Testo del documento:
──────

Come molti, ho seguito la visita di Barack Obama nel nostro paese, sperimentando sentimenti contrastanti: da una parte il sano orgoglio patriottico e rivoluzionario di vedere un presidente USA rettificare la politica verso Cuba e ripetere sul nostro suolo che bisogna porre fine al blocco, ciò che conferma il rispetto per la nostra sovranità ed indipendenza, quelli che abbiamo guadagnato noi cubani con il nostro sacrificio, il nostro sudore, il nostro sangue, la nostra storia e, dall'altro, il pericolo che significa che ci siano quelli che pensano che con questi, per ora tiepidi cambiamenti, è scomparsa la contraddizione tra gli interessi dell'imperialismo USA e quelli della nazione cubana. Ma solo oggi, dopo aver ascoltato il suo discorso, questo lunedi mattina, ho deciso di scrivere queste righe, perché -come ha avvertito più di mezzo secolo fa Fidel- d'ora in poi tutto sarà più difficile.

Chi potrebbe mettere in dubbio l'enorme complessità della società USA, dove hanno poco valore le analisi in bianco e nero?

Una storia turbolenta in cui si mescolano le battaglie contro il colonialismo inglese per l'indipendenza e attacchi genocidi contro la popolazione indigena, un impetuoso sviluppo industriale e una crudele guerra intestina che uccise più di 600000 esseri umani, una creatività de inventiva paradigmatica nella scienza e tecnologia de un bellicismo espansionista di cui Messico e Cuba -per prendere solo due esempi della nostra regione- sono stati vittime vicine, una società con straordinari manifestazioni culturali nella musica, letteratura e cinema insieme ad un messianismo che non onora questi valori, una cittadinanza laboriosa e intraprendente su cui, però, riposa pesantemente una macchina statale imperialista, il paese più ricco ed il più indebitato del mondo, quello che più reclama, ad altri, i diritti umani e che meno li rispetta come evidenziato da più di mezzo secolo di blocco economico contro Cuba, una società in cui la violenza serve come filo conduttore per seguire la sua storia.

In breve, un paese pieno di contraddizioni, tuttavia sarebbe ingenuo pensare che gli attuali approcci verso Cuba sono semplicemente il risultato dei criteri, volontà e abilità di Obama e non parte integrante degli interessi del potere reale USA: quelli del grande capitale.

Se Barack Hussein Obama risultasse non funzionale ai poteri di fatto che governano lo Stato nordamericano difficilmente sarebbe stato eletto presidente nel 2008, né rieletto nel 2011, né avrebbe iniziato il cambiamento di politica verso Cuba.

──────

Dati memorizzati
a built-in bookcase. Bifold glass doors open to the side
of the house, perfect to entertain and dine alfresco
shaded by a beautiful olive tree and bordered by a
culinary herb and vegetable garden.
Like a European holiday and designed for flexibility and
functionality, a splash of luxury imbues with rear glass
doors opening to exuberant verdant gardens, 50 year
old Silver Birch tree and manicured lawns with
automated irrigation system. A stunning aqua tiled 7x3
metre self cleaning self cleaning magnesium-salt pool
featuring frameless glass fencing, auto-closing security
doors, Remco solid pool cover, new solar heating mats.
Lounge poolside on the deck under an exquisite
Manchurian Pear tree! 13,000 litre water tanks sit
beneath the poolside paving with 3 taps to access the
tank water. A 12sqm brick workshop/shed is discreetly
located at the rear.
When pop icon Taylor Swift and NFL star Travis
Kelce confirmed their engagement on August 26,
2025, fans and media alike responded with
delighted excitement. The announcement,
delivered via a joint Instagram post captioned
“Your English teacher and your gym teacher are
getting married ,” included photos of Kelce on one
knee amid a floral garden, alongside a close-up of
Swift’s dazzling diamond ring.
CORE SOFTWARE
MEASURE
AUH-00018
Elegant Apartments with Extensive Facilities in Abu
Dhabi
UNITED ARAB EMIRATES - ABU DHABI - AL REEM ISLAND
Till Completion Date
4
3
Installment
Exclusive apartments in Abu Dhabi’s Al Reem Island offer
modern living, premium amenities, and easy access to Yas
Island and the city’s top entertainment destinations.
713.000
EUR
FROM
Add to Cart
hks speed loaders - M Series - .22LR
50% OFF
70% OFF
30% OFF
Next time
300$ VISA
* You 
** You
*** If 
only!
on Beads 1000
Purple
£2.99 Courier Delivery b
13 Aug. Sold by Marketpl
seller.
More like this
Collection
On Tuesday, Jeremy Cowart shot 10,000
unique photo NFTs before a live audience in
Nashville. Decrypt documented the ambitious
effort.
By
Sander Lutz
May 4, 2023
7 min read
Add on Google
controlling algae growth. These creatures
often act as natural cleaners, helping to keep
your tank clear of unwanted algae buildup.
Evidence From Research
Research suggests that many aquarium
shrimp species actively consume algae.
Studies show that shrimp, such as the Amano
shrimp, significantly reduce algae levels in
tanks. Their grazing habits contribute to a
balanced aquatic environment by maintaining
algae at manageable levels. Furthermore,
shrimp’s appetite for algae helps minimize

──────

Cosa farai:
- 1) Rispondi alle seguenti domande basandoti sul testo sulla visita di Obama a Cuba.
(a) Quante persone uccise la guerra intestina citata nel testo?
(b) Quali due paesi della regione sono indicati come vittime del bellicismo espansionista?
(c) In quale anno Obama fu eletto presidente per la prima volta?
- 2) Stabilisci se ciascuna affermazione concorda con il testo sulla visita di Obama a Cuba. Rispondi sì o no e cita le parole del testo che lo dimostrano.
(a) L'autore ha deciso di scrivere dopo aver ascoltato il discorso di Obama di lunedì mattina.
(b) Il testo descrive gli Stati Uniti come il paese più ricco e meno indebitato del mondo.
(c) Secondo il testo, i nuovi approcci verso Cuba dipendono soltanto dalla volontà di Obama.
- 3) Prosegui il testo sulla visita di Obama a Cuba a partire dall'ultima frase riportata.

Le tue risposte:
- 1)
(a) Più di 600000 esseri umani.
(b) Messico e Cuba.
(c) Nel 2008.

- 2)
(a) Sì: "dopo aver ascoltato il suo discorso, questo lunedi mattina, ho deciso di scrivere queste righe".
(b) No: "il paese più ricco ed il più indebitato del mondo".
(c) No: "sarebbe ingenuo pensare che gli attuali approcci verso Cuba sono semplicemente il risultato dei criteri, volontà e abilità di Obama".

- 3)
È lo stesso Obama che appena due mesi dopo aver ricevuto il regalo del premio Nobel per la Pace inviò decine di migliaia di soldati in Afghanistan, che ha autorizzato centinaia di attacchi con droni che hanno ucciso centinaia di civili in diversi paesi del mondo, che ha partecipato al complotto che ha distrutto la Libia, che ha armato la cosiddetta opposizione siriana rafforzando il sedicente Stato islamico, che ha approvato la fornitura di armi a Kiev dopo il colpo di stato, il presidente che è stato dietro la "primavera araba" con conseguenze fatali in quella zona del mondo. E' lo stesso Obama; come direbbe il poeta: "Non meravigliatevi di nulla".

In effetti, non ci sono due Obama, uno "buono" e "un altro cattivo". Non siamo di fronte ad una personalità bipolare, ma un unico, il politico di carriera che al di là delle sue caratteristiche e storia personale, dei suoi modi domestici di fare politica e anche delle sue inclinazioni come individuo e del suo probabile obiettivo di lasciare come eredità l'essere il presidente USA che ha cambiato la politica verso Cuba, è sempre stato ed è funzionale agli interessi strategici dei poteri di fatto che regolano lo Stato nordamericano.

È, questo sì, un politico a cui bisogna riconoscergli carisma, dominio della scena, senso di opportunità mediatica, capacità comunicativa; probabilmente il migliore e più capace per mascherare, oggi, gli obiettivi strategici dell'imperialismo USA verso Cuba e in America Latina e nei Caraibi.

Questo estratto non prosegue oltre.